### PROVIDED TEXT

|---|

The aim of this work is to review the most important circuit synthesis approaches to derive lumped equivalent circuits for a broadband antenna based on frequency domain S-parameters/Admittance/impedance data. The lumped equivalent circuit of the designed antenna is derived from the rational approximation of its frequency domain response using Foster approximation, the vector-fitting approach (VF), and based on antenna geometry and substrate characteristics. Subsequently, the derived equivalent circuits are simulated in Advanced Design System (ADS) software. The accuracy of the models has been validated by comparing its transient response with the antenna measurement result. Afterward, the model’s transient response is driven, and a time-domain analysis is performed to study the voltage, current, and power response waveforms of the antenna equivalent circuit. The generated models can then be connected to linear or nonlinear devices or localized elements to analyze the electromagnetic problems in the circuits associated with the antenna. The model can be used for any SPICE-based simulator tools; hence, it can be used in the co-design of the transmitter and receiver in circuit simulators.

|---|

### ENTRIES PROVIDED
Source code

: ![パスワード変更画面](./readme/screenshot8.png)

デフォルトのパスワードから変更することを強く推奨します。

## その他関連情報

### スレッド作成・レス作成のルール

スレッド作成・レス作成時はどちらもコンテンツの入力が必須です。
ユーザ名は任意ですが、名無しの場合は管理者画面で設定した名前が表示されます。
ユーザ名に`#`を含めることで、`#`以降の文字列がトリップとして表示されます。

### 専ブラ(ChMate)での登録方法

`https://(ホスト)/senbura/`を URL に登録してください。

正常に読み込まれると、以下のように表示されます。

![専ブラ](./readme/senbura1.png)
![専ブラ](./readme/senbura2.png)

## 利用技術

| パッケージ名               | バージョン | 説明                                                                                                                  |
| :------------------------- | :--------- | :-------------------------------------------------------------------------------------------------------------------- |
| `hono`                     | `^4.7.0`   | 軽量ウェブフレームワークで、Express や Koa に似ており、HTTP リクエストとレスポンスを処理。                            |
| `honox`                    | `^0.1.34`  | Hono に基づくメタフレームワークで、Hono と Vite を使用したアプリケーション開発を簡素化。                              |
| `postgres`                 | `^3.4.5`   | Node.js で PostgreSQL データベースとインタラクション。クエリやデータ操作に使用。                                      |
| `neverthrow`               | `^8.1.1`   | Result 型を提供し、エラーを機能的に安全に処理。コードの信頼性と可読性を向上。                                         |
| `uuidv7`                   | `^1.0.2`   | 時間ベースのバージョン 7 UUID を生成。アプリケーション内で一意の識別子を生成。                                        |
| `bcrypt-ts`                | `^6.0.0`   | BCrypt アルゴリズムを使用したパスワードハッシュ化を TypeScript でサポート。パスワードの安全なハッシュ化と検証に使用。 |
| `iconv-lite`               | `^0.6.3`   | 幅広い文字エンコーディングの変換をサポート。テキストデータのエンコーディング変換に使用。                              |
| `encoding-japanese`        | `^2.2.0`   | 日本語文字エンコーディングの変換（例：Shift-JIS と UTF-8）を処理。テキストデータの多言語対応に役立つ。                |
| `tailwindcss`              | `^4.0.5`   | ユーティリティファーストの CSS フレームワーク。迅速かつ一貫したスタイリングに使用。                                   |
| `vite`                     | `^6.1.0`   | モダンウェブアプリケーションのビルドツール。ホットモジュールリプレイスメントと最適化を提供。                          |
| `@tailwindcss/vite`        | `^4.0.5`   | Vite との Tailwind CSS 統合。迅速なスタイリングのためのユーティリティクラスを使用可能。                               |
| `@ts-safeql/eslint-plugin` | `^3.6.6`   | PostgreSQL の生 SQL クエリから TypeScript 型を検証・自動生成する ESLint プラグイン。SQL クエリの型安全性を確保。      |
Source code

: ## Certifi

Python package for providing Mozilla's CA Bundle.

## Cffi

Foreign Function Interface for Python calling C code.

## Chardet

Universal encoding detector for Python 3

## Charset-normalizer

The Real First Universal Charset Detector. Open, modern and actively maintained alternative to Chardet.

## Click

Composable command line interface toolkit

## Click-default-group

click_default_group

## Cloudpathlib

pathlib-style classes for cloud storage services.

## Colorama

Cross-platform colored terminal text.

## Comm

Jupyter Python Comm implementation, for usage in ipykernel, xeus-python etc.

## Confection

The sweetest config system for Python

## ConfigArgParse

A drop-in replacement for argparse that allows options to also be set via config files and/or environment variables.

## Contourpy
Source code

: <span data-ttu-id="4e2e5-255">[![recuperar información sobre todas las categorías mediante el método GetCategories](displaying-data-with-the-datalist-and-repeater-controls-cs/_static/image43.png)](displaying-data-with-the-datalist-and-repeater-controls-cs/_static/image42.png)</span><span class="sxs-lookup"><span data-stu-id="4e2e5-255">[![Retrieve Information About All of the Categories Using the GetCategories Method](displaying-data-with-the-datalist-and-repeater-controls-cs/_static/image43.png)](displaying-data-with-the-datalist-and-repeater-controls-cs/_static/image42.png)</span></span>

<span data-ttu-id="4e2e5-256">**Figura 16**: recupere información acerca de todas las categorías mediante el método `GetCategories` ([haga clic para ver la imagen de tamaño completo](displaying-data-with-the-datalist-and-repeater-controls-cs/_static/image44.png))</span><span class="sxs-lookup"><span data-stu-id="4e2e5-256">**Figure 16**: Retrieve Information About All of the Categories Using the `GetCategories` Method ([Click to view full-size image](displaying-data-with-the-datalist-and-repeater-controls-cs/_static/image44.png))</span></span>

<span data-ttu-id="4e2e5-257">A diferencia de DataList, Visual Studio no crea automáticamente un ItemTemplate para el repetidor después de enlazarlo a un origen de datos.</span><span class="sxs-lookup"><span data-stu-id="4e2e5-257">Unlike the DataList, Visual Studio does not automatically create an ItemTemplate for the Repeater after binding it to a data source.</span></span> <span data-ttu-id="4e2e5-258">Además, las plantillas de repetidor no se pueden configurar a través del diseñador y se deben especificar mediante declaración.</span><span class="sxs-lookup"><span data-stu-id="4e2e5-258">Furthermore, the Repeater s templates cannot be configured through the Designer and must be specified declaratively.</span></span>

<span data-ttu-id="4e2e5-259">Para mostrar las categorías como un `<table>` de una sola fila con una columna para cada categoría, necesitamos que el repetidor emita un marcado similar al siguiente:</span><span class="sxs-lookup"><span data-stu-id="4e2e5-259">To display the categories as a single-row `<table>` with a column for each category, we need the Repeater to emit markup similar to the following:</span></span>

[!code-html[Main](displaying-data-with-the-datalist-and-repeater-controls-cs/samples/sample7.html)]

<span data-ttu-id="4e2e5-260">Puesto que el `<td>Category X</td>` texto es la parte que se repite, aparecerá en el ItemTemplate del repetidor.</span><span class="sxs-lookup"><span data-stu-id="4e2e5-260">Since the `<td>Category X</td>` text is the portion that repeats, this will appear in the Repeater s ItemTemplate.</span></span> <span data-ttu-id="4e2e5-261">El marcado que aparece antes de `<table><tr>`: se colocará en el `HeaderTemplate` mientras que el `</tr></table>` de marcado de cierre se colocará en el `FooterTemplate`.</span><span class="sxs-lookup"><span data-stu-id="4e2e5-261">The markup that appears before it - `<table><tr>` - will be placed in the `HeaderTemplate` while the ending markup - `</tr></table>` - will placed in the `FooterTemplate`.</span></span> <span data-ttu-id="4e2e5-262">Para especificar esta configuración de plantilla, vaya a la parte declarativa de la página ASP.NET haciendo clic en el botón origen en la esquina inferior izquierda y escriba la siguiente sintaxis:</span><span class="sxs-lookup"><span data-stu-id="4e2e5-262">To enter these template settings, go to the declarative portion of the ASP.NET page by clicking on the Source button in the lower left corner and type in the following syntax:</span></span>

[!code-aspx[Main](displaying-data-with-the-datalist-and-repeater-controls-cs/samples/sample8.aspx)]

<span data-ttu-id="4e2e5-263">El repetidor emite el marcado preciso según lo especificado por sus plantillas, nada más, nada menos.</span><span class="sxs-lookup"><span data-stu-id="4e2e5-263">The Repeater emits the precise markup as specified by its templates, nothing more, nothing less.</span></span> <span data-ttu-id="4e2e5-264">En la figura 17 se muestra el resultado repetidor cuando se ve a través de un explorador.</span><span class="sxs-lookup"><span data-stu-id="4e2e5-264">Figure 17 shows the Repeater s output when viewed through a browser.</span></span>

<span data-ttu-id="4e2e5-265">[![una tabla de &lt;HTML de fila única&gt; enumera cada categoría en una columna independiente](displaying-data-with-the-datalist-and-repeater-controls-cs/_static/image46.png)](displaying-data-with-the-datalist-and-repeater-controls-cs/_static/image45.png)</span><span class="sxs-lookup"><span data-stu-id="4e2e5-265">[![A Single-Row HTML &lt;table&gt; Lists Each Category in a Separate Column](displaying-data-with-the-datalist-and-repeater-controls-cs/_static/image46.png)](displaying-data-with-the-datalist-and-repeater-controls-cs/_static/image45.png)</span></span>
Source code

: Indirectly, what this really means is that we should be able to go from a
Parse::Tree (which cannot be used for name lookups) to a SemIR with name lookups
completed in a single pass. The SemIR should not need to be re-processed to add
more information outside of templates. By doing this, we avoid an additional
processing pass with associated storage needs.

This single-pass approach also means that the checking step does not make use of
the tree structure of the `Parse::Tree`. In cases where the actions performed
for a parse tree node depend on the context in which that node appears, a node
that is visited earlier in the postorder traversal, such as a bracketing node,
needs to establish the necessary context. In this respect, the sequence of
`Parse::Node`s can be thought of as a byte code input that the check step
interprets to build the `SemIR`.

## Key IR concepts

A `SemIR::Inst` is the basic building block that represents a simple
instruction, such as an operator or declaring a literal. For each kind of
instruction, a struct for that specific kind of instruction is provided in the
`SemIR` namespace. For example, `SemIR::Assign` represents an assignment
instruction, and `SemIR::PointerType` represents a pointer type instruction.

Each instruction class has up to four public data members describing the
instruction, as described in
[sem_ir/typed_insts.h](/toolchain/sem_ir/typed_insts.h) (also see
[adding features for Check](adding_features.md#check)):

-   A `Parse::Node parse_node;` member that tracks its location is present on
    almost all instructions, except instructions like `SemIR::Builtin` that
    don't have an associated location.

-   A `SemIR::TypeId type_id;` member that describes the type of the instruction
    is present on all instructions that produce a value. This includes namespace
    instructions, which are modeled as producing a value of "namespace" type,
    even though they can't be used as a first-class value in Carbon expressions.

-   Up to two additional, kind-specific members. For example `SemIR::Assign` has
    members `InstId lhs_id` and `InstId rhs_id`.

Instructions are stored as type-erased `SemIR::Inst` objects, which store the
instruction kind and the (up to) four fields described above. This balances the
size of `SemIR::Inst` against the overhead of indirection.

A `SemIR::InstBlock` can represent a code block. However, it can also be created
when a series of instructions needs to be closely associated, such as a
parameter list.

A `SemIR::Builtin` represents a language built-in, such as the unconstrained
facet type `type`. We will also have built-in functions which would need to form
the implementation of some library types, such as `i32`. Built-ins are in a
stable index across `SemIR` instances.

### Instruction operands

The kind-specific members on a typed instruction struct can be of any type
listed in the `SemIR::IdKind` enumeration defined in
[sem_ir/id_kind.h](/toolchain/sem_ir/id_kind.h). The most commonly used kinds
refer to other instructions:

|---|

### REQUIRED ACTIONS
A. In the text on antenna equivalent circuits, what software is used to simulate the derived circuits?
B. Please pick up the antenna equivalent-circuit text after its last sentence and keep writing.
The listing has no role here.

### ANSWERS TO THE EXERCISES
A. Advanced Design System (ADS)

B.
The following is the outline for this paper: Foster approximation and rational function approximation using a vector-fitting method are two examples of the methods that are examined here. The equivalent circuit models of broadband antennas are calculated using the aforementioned methods, and their simulation results are shown in Section 2. In Section 3, we conduct a thorough time-domain analysis in ADS software of the antenna equivalent circuit with a pulse produced from the seventh Gaussian derivative. Section 4 provides some last thoughts on the matter.

2. Broadband Antenna Equivalent Circuit Methodologies

The antenna in Figure 1a was adopted to obtain further in-depth information on how the previously discussed approaches can be applied.

2.1. Stage I: Equivalent Circuit Model via Foster Canonical Form

Based on First Foster approximation, the input impedance Zin of an antenna is represented by the following Equation (1):

$$Z_{in}\left(\omega \right)\cong j\omega L_0+\frac{1}{j\omega C_0}+{\displaystyle \sum }_{n=1}^{N_{max}}\frac{R_n}{1+j{Q}_n\left(\frac{\omega }{{\omega }_n}-\frac{{\omega }_n}{\omega }\right)}$$

(1)

where N_max is the number of modes required to accurately describe the frequency behavior of the antenna input impedance, Q_n = $\omega$_nR_nC_n and $\omega$_n = (L_nC_n)^−0.5. is the operating angular frequency, and $\omega$_n is the resonant angular frequency of the nth resonant mode. C₀ is the quasi-static input capacitance, and L₀ is an inductance that accounts for higher-order modes as well as for feed effects, while C_n, L_n, R_n, and Q_n are the capacitance, inductance, resistance, and quality factor, respectively, describing the antenna’s resonant processes [4,10].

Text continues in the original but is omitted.